Cumhuriyet’e “Kanlı Darbe” demek; Tarihimize ve bu millete hakarettir

Geçtiğimiz günlerde eski milletvekili Ahmet Hamdi Çamlı’nın Cumhuriyet’in ilanını “1923 Kanlı Darbesi” olarak nitelendirmesi, yalnızca tarihi gerçekliklere değil, aynı zamanda bu toprakların binbir emekle yoğrulmuş bağımsızlık mücadelesine de açık bir hakaret niteliğindedir. Bu tür ifadeler, cehaletin ötesinde kasıtlı bir tarih tahrifatına işaret eder.
Cumhuriyet bir halk iradesidir, darbe değil.
Darbe, meşru bir otoriteye karşı yasa dışı yollarla güç kullanılarak yapılan bir müdahaledir. Oysa Cumhuriyet’in ilanı, halkın kendi kaderini tayin etme iradesinin, Gazi Mustafa Kemal Atatürk önderliğinde ete kemiğe büründüğü bir halk devrimidir. Osmanlı İmparatorluğu’nun iflas ettiği, halkın sefalet içinde yaşadığı bir dönemde, millet egemenliğini esas alan bir yönetim biçimi kurulmuş, padişahın kutsal ilan edilen mutlak otoritesi yerine halkın iradesi geçirilmiştir.
Kurtuluş Savaşı’nın kanı, Cumhuriyet’in harcıdır.
Cumhuriyet, emperyalizme karşı verilen bir ölüm kalım savaşının sonucudur. Atatürk ve silah arkadaşları, bu milletin alnına “bağımsızlık” mührünü vurmuşlardır. Bu mücadeleyi bir “darbe” gibi göstermek, tarih bilmezliğin ötesinde, düşman diliyle konuşmaktır. Bu gibi sözde milletvekilleri iktidar vekili olduklarından mevcut iktidarı kaybetmemek istememektedirler. O sebeple din soslu çakma milliyetçilik tiyatrolarını oynamaktadırlar.

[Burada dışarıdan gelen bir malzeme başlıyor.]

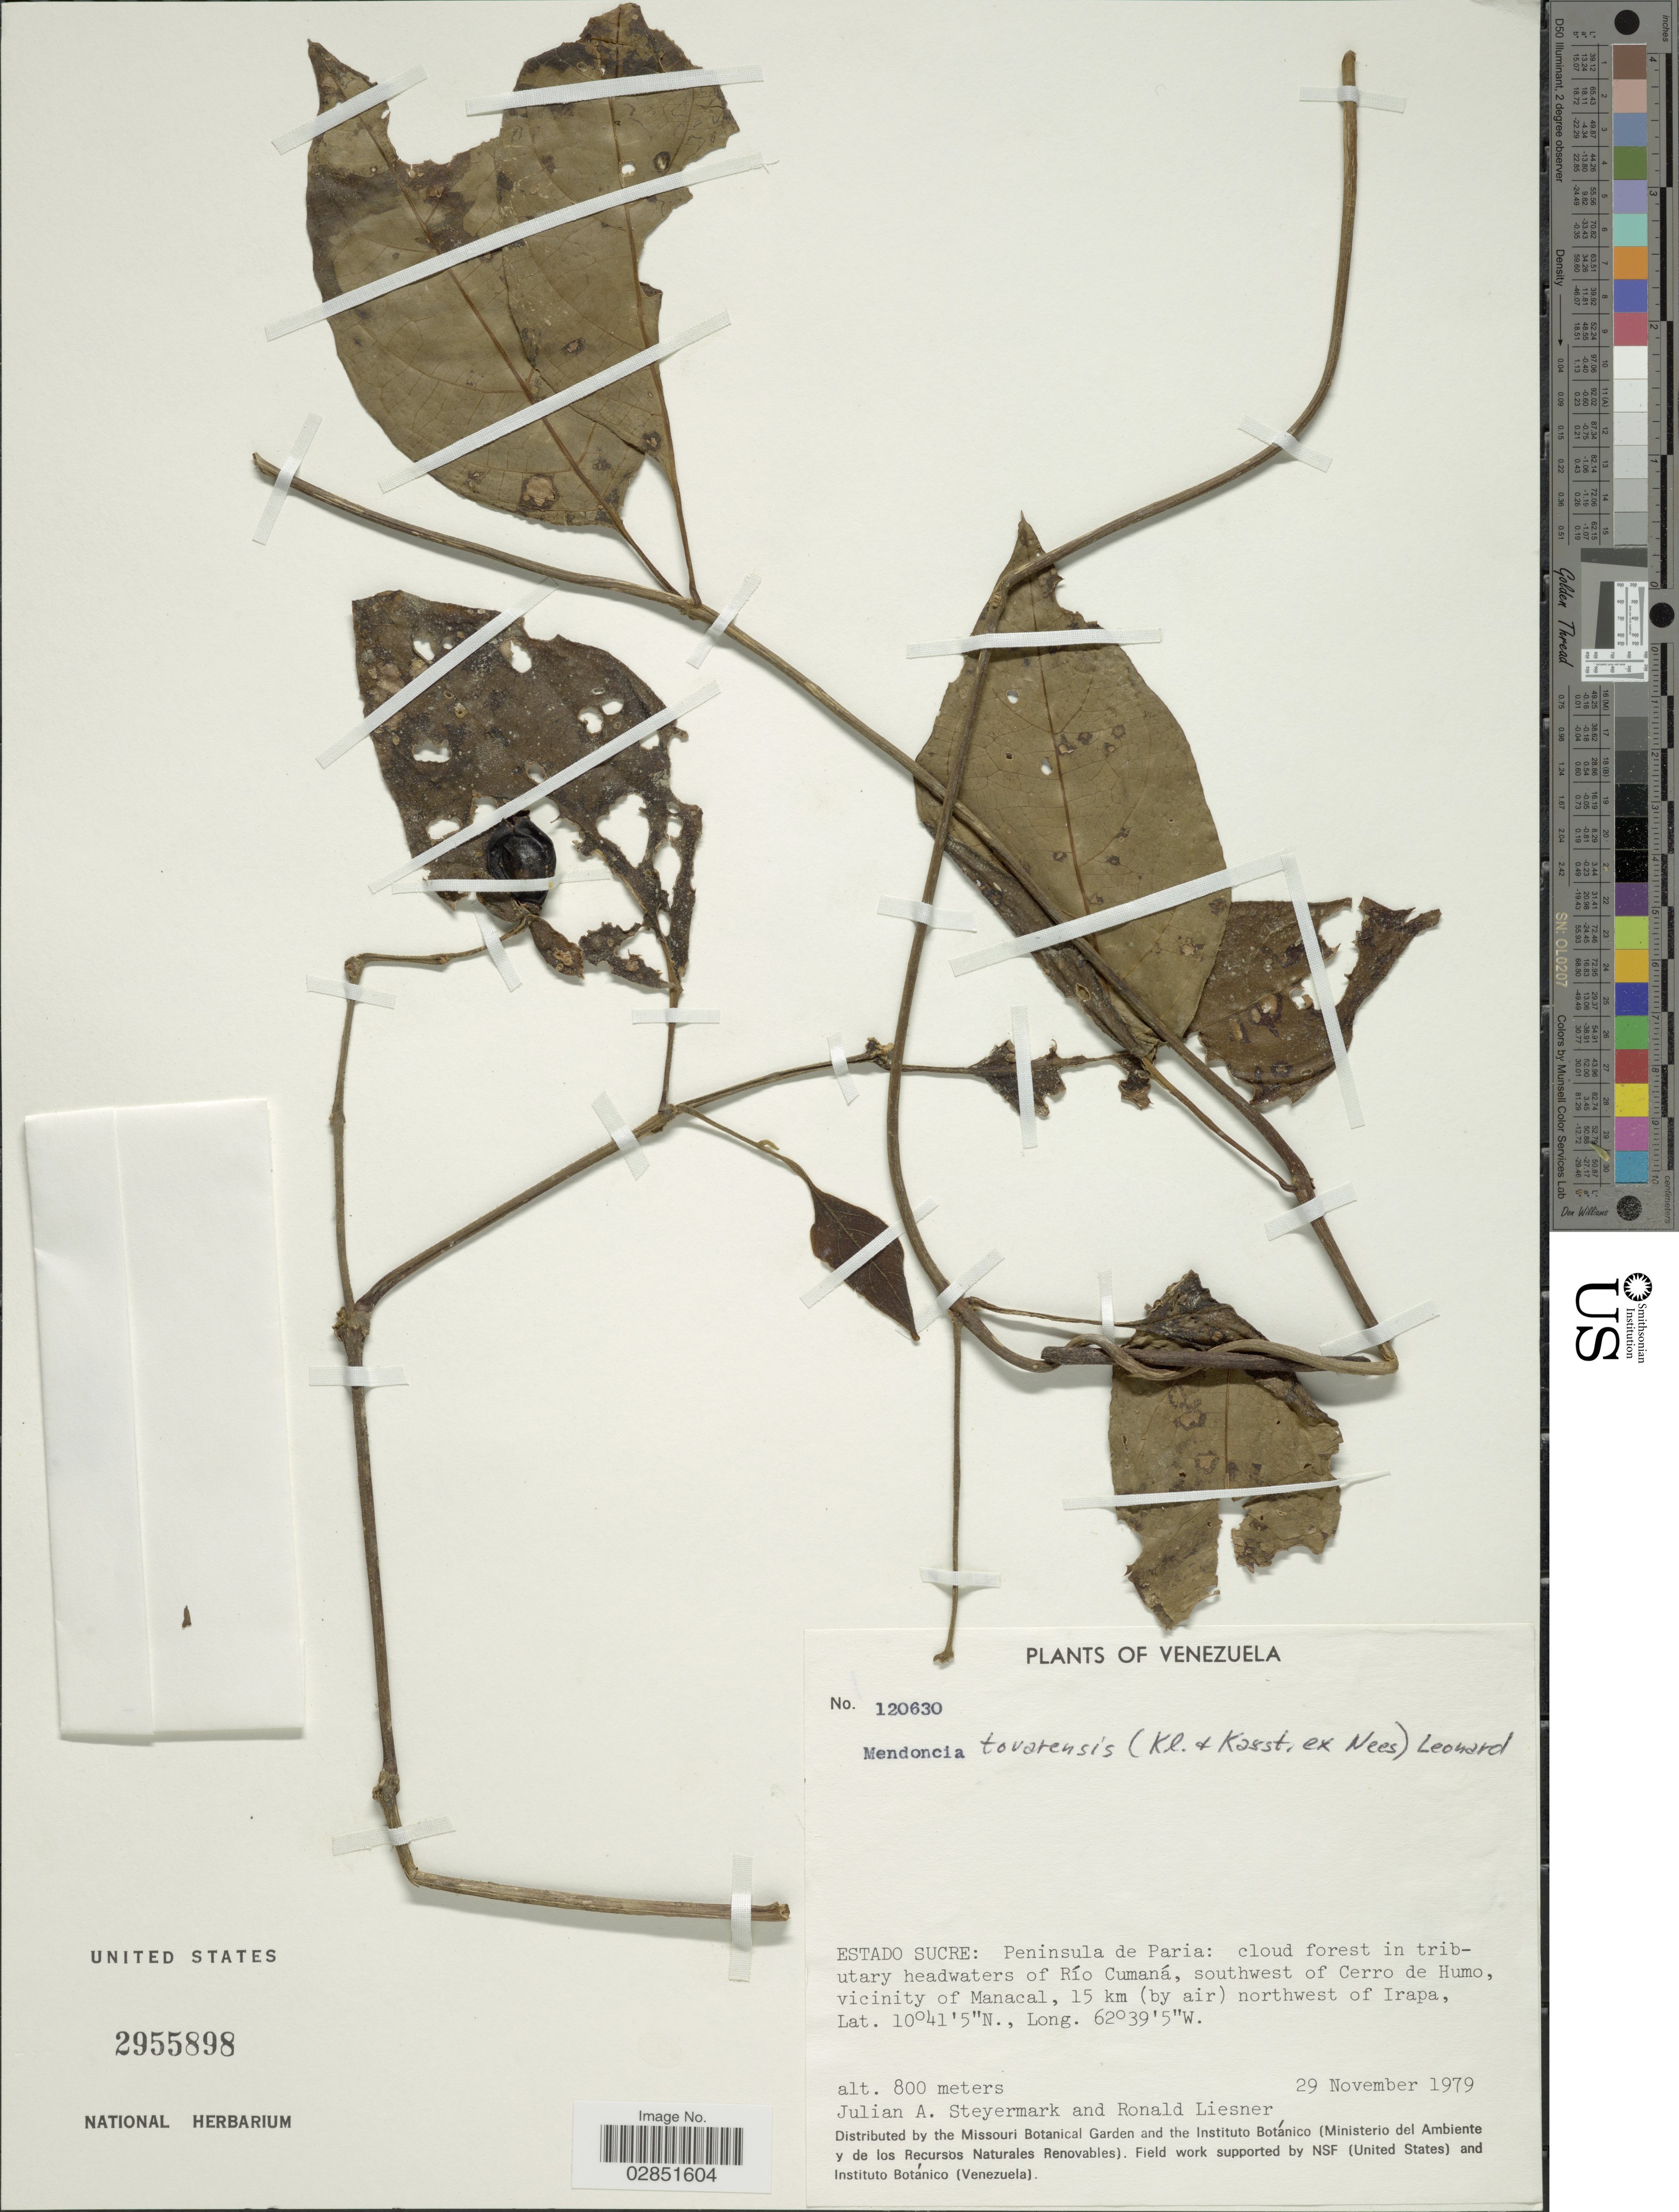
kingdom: Plantae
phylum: Tracheophyta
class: Magnoliopsida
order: Lamiales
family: Acanthaceae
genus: Mendoncia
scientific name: Mendoncia tovarensis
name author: (Klotzsch & H. Karst. ex Nees) Leonard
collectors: J. Steyermark & R. L. Liesner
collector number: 120630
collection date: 1979-11-29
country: Venezuela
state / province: Sucre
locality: Estado Sucre: Peninsula de Paria: cloud forest in tributary headwaters of Río Cumaná, southwest of Cerro de Humo, vicinity of Manacal, 15 km (by air) northwest of Irapa.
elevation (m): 800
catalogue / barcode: US 2955898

Bu sözler, monarşi sevdalılarının sayıklamalarıdır.
Ahmet Hamdi Çamlı’nın açıklamaları, sadece bir tarih çarpıtması değil, aynı zamanda demokrasi ve halk egemenliği ile sorunu olan bir bedevi zihniyeti ürünüdür. Padişahlık özlemi, tek adamlığa duyulan özlemle birleştiğinde, ortaya çıkan tablo, özgürlükçü değil, totaliterdir. 1923’ü bir “darbe” olarak görmek, demokrasiyi bir “lütûf” sananların zavallı bakış açısıdır. Kendi kitlesinin bile dikkate almadığı şoför beyi, halkın vergisiyle rahatça yaşayabilmektedir.
Cumhuriyet, halkın namusudur.
Cumhuriyet yalnızca bir yönetim şekli değil, aynı zamanda toplumsal bir sözleşme, eşit yurttaşlık idealidir. Kadınıyla erkeğiyle, zenginiyle yoksuluyla herkese söz hakkı tanıyan bir rejimdir. Bu ifadeleri Arapçılık fantezileriyle halkı sefalete sürükleyen ve gün geçtikçe itibar kaybeden, kendi kitlesine iktidara gelmeden sattığı hayallerini gerçekleştiremeyen, hatta imaj olarak kendi kitlesini utandıran bir partinin vekilinin sözde hezeyanları diye yorumluyoruz.